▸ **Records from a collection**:
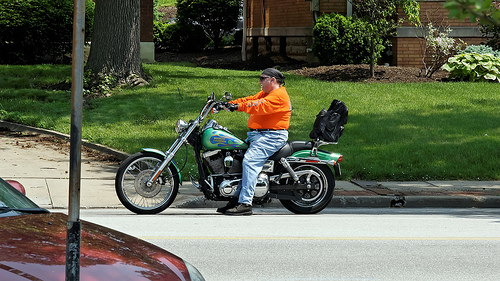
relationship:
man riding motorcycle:
[230, 59, 292, 191] [122, 93, 339, 215]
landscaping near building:
[186, 32, 500, 83] [243, 0, 500, 70]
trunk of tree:
[86, 0, 150, 91] [87, 0, 154, 72]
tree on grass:
[87, 0, 154, 72] [0, 64, 500, 181]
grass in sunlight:
[0, 64, 500, 181] [6, 3, 491, 276]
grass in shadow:
[0, 64, 500, 181] [102, 80, 200, 116]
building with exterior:
[244, 3, 495, 63] [243, 1, 495, 76]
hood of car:
[2, 215, 182, 275] [4, 176, 195, 279]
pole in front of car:
[67, 2, 90, 280] [4, 176, 195, 279]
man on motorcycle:
[230, 59, 292, 191] [122, 93, 339, 215]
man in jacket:
[230, 59, 292, 191] [228, 86, 292, 130]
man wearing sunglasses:
[230, 59, 292, 191] [255, 74, 272, 79]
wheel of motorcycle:
[111, 149, 179, 214] [122, 93, 339, 215]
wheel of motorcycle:
[277, 160, 343, 211] [122, 93, 339, 215]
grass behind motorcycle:
[23, 63, 496, 181] [122, 93, 339, 215]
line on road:
[140, 229, 493, 244] [30, 208, 499, 275]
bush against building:
[314, 16, 370, 63] [243, 0, 500, 70]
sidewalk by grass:
[22, 172, 494, 205] [23, 63, 496, 181]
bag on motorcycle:
[314, 96, 353, 145] [122, 93, 339, 215]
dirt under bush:
[288, 62, 436, 85] [314, 16, 370, 63]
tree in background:
[87, 0, 154, 72] [7, 2, 497, 101]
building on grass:
[244, 3, 495, 63] [23, 63, 496, 181]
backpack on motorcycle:
[314, 96, 353, 145] [122, 93, 339, 215]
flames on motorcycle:
[214, 128, 244, 150] [122, 93, 339, 215]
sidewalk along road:
[22, 172, 494, 205] [44, 208, 499, 281]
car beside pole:
[4, 176, 195, 279] [67, 2, 90, 280]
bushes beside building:
[169, 2, 247, 63] [244, 3, 495, 63]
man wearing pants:
[230, 59, 292, 191] [241, 129, 286, 201]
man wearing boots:
[230, 59, 292, 191] [220, 192, 254, 218]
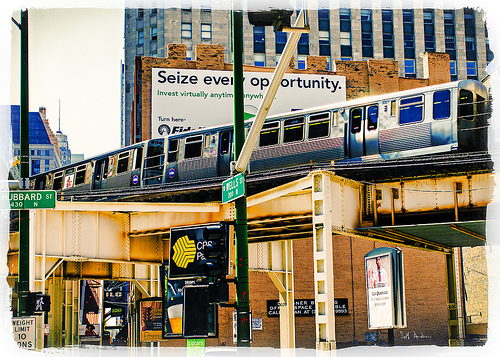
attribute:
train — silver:
[81, 80, 499, 194]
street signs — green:
[8, 191, 61, 215]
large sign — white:
[153, 70, 347, 141]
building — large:
[134, 51, 447, 132]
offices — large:
[128, 11, 477, 57]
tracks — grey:
[132, 155, 487, 210]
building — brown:
[50, 100, 75, 160]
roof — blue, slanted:
[10, 105, 55, 147]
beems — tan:
[367, 180, 489, 207]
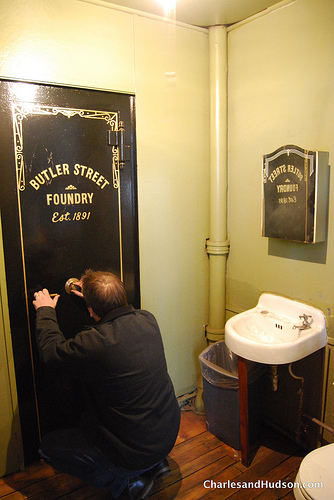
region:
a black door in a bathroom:
[0, 68, 145, 485]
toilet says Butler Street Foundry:
[15, 144, 116, 233]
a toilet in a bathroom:
[288, 433, 330, 495]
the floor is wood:
[183, 433, 284, 496]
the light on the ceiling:
[149, 0, 182, 20]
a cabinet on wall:
[253, 142, 328, 249]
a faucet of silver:
[286, 304, 313, 334]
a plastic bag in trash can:
[188, 338, 250, 452]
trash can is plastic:
[187, 339, 283, 454]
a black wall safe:
[0, 76, 160, 466]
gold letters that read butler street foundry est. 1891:
[31, 150, 114, 230]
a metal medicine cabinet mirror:
[257, 137, 328, 250]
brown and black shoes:
[110, 454, 172, 495]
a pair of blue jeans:
[38, 409, 171, 489]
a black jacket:
[35, 291, 191, 474]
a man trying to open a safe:
[30, 261, 189, 495]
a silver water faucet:
[294, 312, 314, 332]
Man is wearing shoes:
[112, 451, 176, 498]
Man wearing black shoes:
[117, 454, 174, 497]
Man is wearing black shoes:
[116, 454, 171, 498]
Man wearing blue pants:
[37, 421, 172, 496]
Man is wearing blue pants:
[33, 423, 171, 497]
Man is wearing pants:
[36, 411, 167, 498]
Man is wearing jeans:
[38, 421, 166, 498]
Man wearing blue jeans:
[38, 418, 173, 497]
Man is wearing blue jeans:
[38, 424, 169, 496]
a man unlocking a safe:
[11, 272, 314, 468]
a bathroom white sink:
[232, 286, 332, 436]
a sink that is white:
[215, 282, 323, 410]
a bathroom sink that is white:
[191, 283, 319, 391]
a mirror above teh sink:
[262, 141, 331, 227]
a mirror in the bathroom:
[257, 136, 328, 284]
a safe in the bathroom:
[39, 95, 258, 436]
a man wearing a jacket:
[79, 283, 256, 497]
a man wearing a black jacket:
[31, 265, 253, 487]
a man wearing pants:
[44, 292, 220, 493]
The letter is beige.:
[25, 175, 38, 194]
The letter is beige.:
[33, 169, 44, 185]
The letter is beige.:
[39, 166, 50, 182]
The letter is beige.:
[46, 163, 57, 181]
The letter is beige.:
[54, 160, 64, 179]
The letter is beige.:
[60, 159, 70, 179]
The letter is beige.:
[41, 190, 54, 206]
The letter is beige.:
[65, 191, 74, 208]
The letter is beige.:
[85, 188, 95, 206]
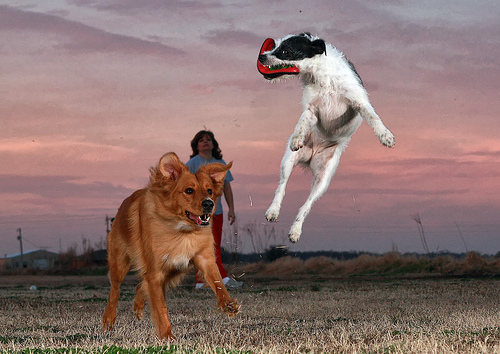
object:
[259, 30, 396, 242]
dog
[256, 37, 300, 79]
frisbee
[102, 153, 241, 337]
dog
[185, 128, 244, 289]
woman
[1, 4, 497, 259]
sky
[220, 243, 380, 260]
bushes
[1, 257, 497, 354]
grass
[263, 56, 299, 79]
mouth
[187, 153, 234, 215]
shirt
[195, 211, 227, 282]
pants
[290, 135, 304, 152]
paw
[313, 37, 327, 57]
ear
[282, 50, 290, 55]
eye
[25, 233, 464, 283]
distance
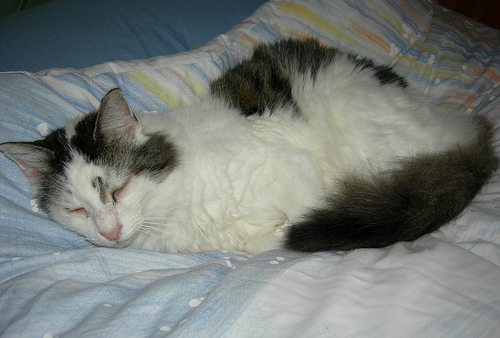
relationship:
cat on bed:
[14, 72, 472, 271] [96, 6, 126, 45]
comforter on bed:
[219, 23, 238, 27] [96, 6, 126, 45]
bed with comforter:
[96, 6, 126, 45] [219, 23, 238, 27]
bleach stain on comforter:
[390, 26, 483, 104] [219, 23, 238, 27]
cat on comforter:
[14, 72, 472, 271] [219, 23, 238, 27]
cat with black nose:
[14, 72, 472, 271] [98, 223, 134, 243]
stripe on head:
[56, 120, 104, 165] [15, 139, 181, 219]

▸ **What to do**:
Take the line that contains "[256, 37, 300, 79]" and every line after it to the end of the records above; quote them exactly, leaving out the pictures.

▸ **Response area**:
[256, 37, 300, 79]
frisbee
[102, 153, 241, 337]
dog
[185, 128, 244, 289]
woman
[1, 4, 497, 259]
sky
[220, 243, 380, 260]
bushes
[1, 257, 497, 354]
grass
[263, 56, 299, 79]
mouth
[187, 153, 234, 215]
shirt
[195, 211, 227, 282]
pants
[290, 135, 304, 152]
paw
[313, 37, 327, 57]
ear
[282, 50, 290, 55]
eye
[25, 233, 464, 283]
distance
relationship:
cat on bed:
[14, 72, 472, 271] [96, 6, 126, 45]
comforter on bed:
[219, 23, 238, 27] [96, 6, 126, 45]
bed with comforter:
[96, 6, 126, 45] [219, 23, 238, 27]
bleach stain on comforter:
[390, 26, 483, 104] [219, 23, 238, 27]
cat on comforter:
[14, 72, 472, 271] [219, 23, 238, 27]
cat with black nose:
[14, 72, 472, 271] [98, 223, 134, 243]
stripe on head:
[56, 120, 104, 165] [15, 139, 181, 219]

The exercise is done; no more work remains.